__Required action__:
Leaving the pictures aside, return the listing exactly as it appears.

__Task material__:
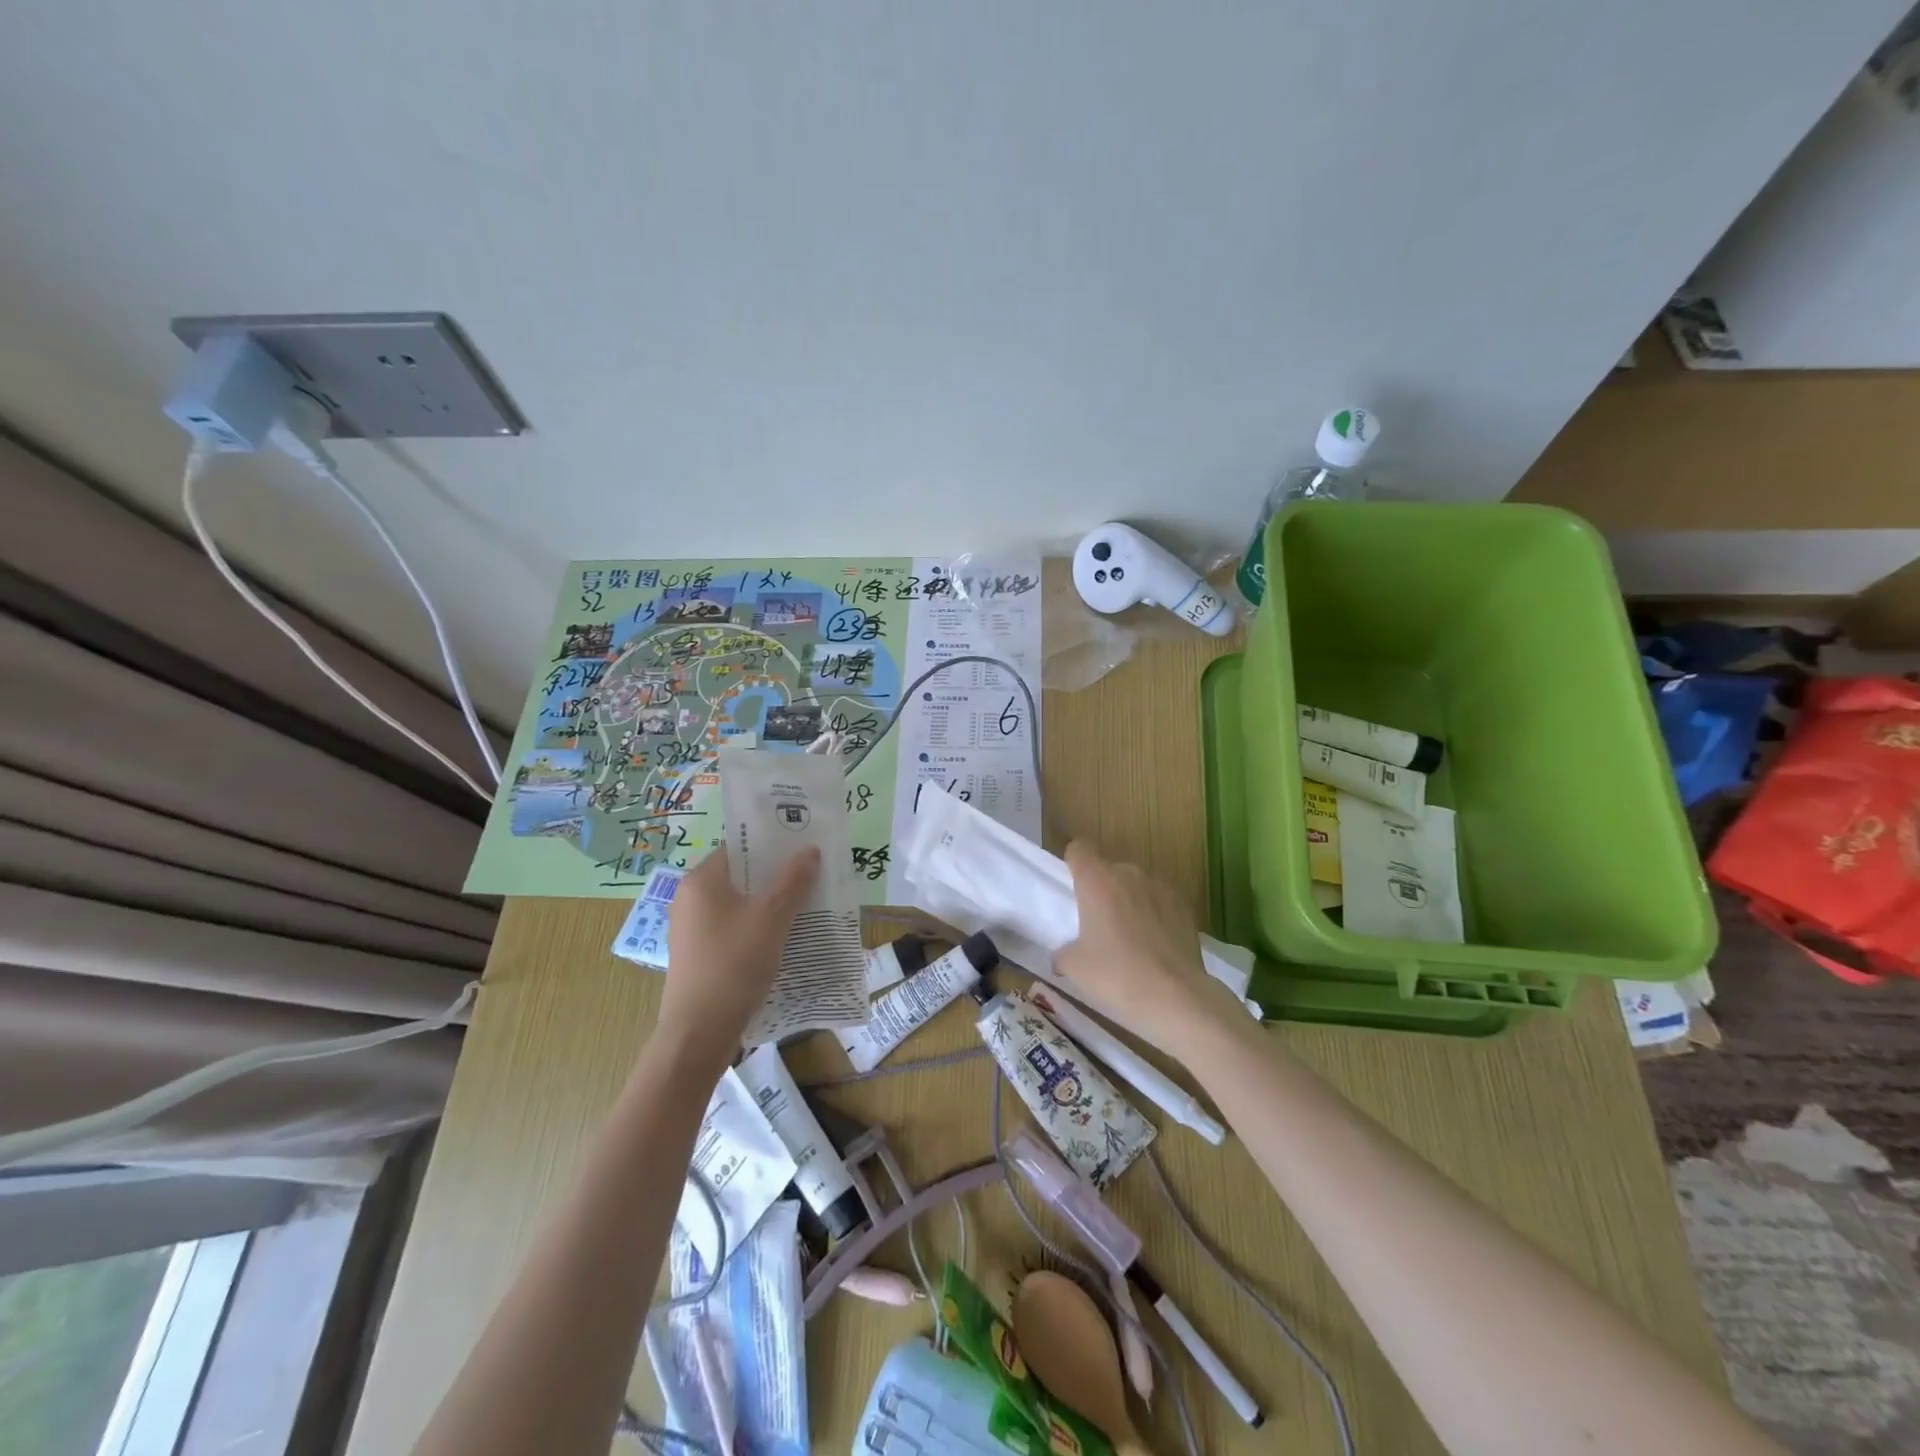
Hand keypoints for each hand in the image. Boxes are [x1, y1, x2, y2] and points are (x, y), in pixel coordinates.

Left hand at [658, 846, 819, 1069]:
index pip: (739, 847)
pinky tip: (783, 939)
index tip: (803, 848)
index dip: (772, 845)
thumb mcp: (772, 918)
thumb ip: (793, 881)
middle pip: (740, 876)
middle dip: (776, 877)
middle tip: (811, 877)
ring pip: (738, 905)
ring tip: (805, 907)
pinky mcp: (698, 955)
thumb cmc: (734, 964)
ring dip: (769, 904)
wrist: (699, 1032)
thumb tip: (810, 851)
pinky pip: (732, 929)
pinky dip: (756, 928)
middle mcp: (690, 899)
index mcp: (701, 880)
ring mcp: (691, 929)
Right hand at [1055, 841, 1239, 1055]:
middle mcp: (1129, 874)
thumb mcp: (1074, 967)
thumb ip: (1063, 952)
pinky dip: (1154, 915)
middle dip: (1102, 890)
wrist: (1175, 997)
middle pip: (1108, 869)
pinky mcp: (1185, 906)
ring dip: (1129, 901)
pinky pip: (1160, 902)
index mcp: (1096, 880)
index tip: (1072, 887)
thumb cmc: (1116, 975)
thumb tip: (1062, 956)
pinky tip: (1155, 947)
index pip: (1079, 849)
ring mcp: (1160, 888)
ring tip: (1130, 938)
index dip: (1073, 863)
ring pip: (1136, 886)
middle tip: (1098, 924)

__Output of the task__:
Hand keypoints for each hand in the image. Boxes are [x1, y1, x2, y2] and points are (x, y), in pixel coordinates.

Left hand at [658, 846, 819, 1069]:
index pip: (739, 847)
pinky tip: (783, 939)
index tip: (803, 848)
index dip: (772, 845)
thumb mcp: (772, 918)
thumb ip: (793, 881)
middle pip: (740, 876)
middle dip: (776, 877)
middle tip: (811, 877)
ring pip: (738, 905)
ring tip: (805, 907)
pinky mcp: (698, 955)
thumb cmc: (734, 964)
ring dip: (769, 904)
wrist: (699, 1032)
thumb tip: (810, 851)
pinky pip: (732, 929)
pinky dip: (756, 928)
middle mcp: (690, 899)
index mcp: (701, 880)
ring mcp: (691, 929)
Right hand at [1055, 841, 1239, 1055]:
middle mcp: (1129, 874)
thumb mcp: (1074, 967)
thumb ip: (1063, 952)
pinky dip: (1154, 915)
middle dip: (1102, 890)
wrist: (1175, 997)
middle pip: (1108, 869)
pinky mcp: (1185, 906)
ring dip: (1129, 901)
pinky pip: (1160, 902)
index mcp: (1096, 880)
index tip: (1072, 887)
thumb cmc: (1116, 975)
thumb tip: (1062, 956)
pinky tip: (1155, 947)
index pip: (1079, 849)
ring mcp: (1160, 888)
ring tip: (1130, 938)
index dip: (1073, 863)
ring pip: (1136, 886)
middle tip: (1098, 924)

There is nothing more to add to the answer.